One of the most remarkable results in finite model theory is that for any first order formula \phi the limit as n -> infinity of {M models \phi: |M| =n} / {M:|M| = n} is either 0 or 1. In other words, any formula is realized asymptotically almost surely or asymptotically almost never. This is called the 0-1 law for first order logic.

Since its discovery there have been several other 0-1 laws proved for collections of finite structures which satisfied some condition, such as being a graph, or a triangle free graph, or a partial order.

Now given any first order theory T we can look at the collection of finite subsets of models of T and we can ask if those finite subsets have a 0-1 law (i.e., does any formula asymptotically almost surely hold or asymptotically almost never hold).
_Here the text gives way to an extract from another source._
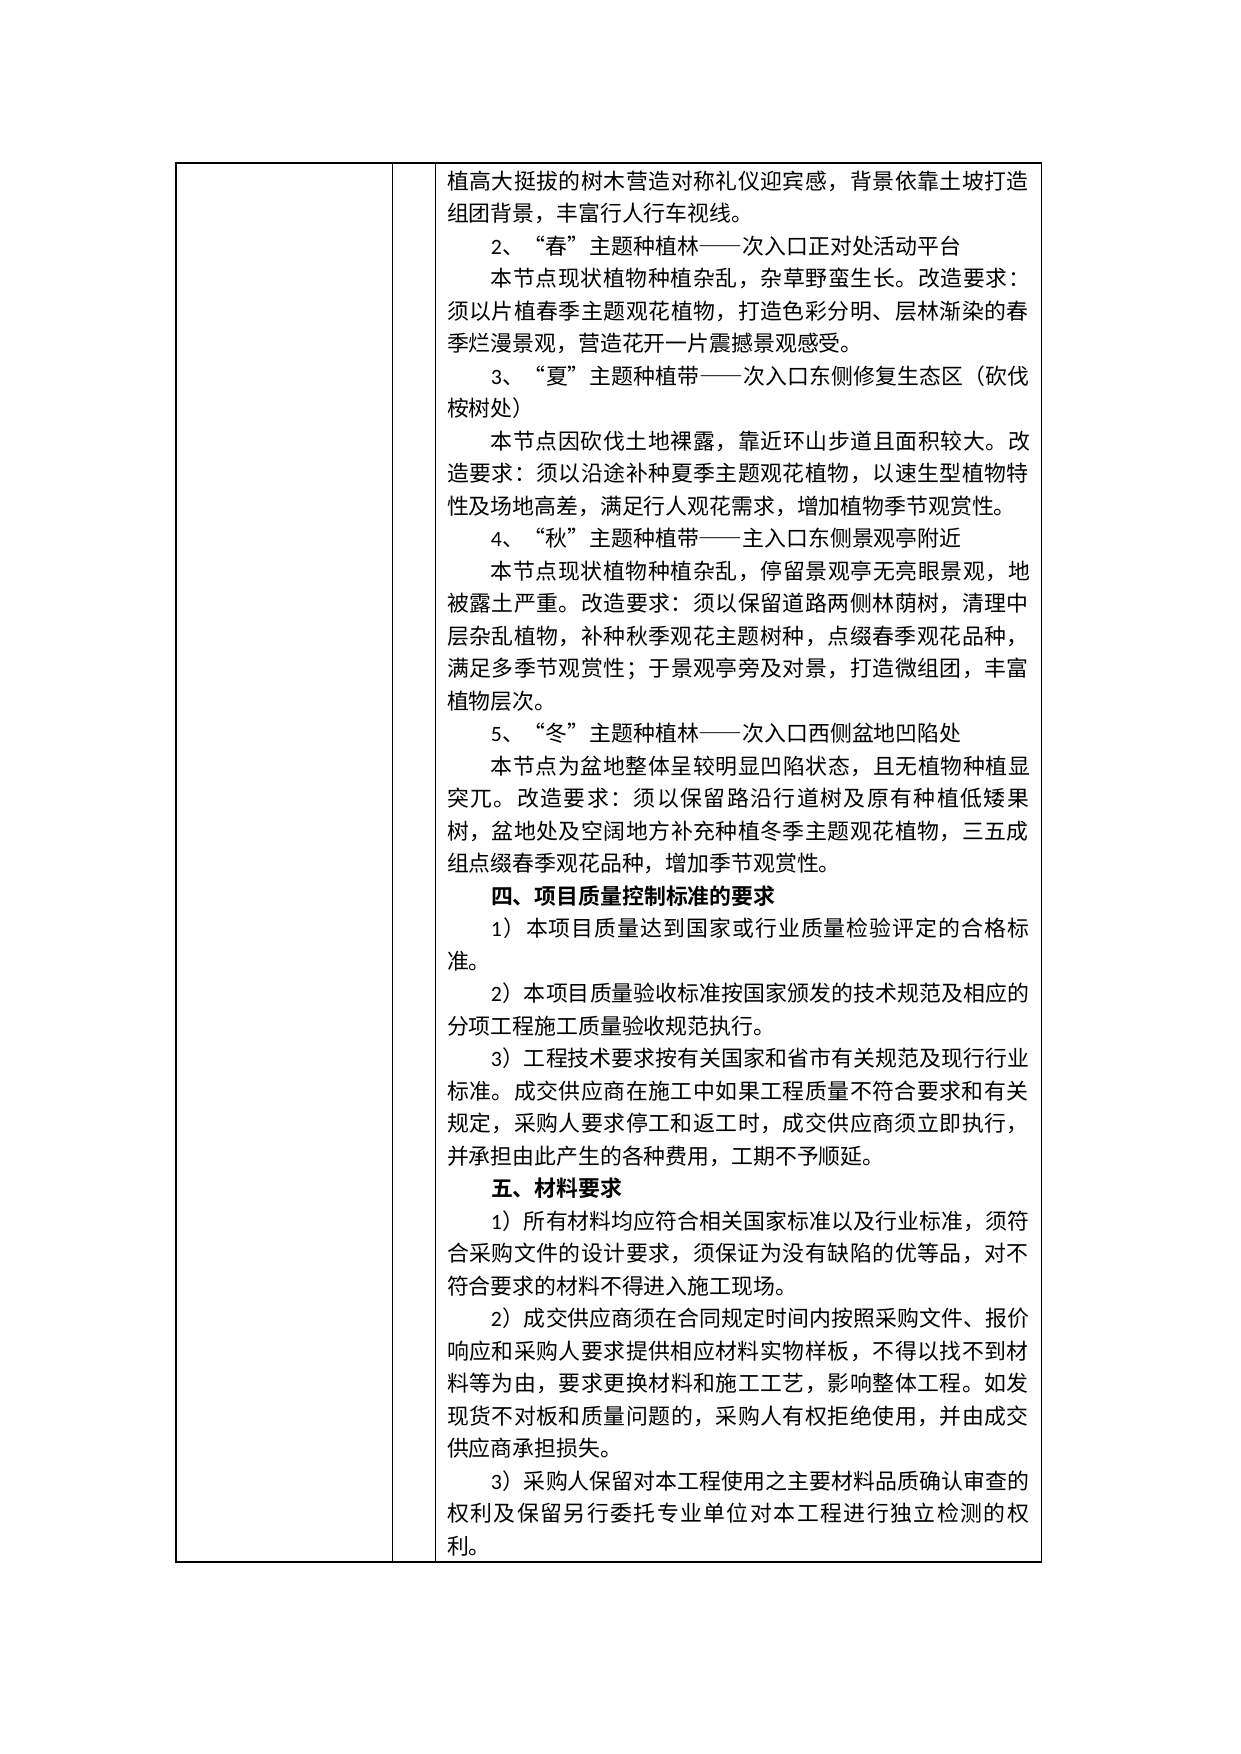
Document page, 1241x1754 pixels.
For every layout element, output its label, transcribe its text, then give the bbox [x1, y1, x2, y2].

table_cell 1 [393, 164, 435, 1561]
table_cell [177, 164, 392, 1561]
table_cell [436, 164, 1041, 1561]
In the case that there is a 0-1 law the resulting theory is not necessarily the same as T.

This gives us a map 01Law from complete theories to (possibly incomplete) theories. We can then ask "How computable can the output, 01Law(T), be when the input, T, is a computable complete theory?"

In this talk we will prove that provided T is computable and 01Law(T) is complete then 01Law(T) must be computable from the halting problem. We will also show that every set computable from the halting problem is, in a strong sense, reducible to a theory of the form 01Law(T) for a computable T.

If we have time we will also discuss other properties of the 01Law operator, such as showing that for any countable ordinal \alpha there is a theory such that 01Law can be iterated \alpha many times with each iteration being a complete theory.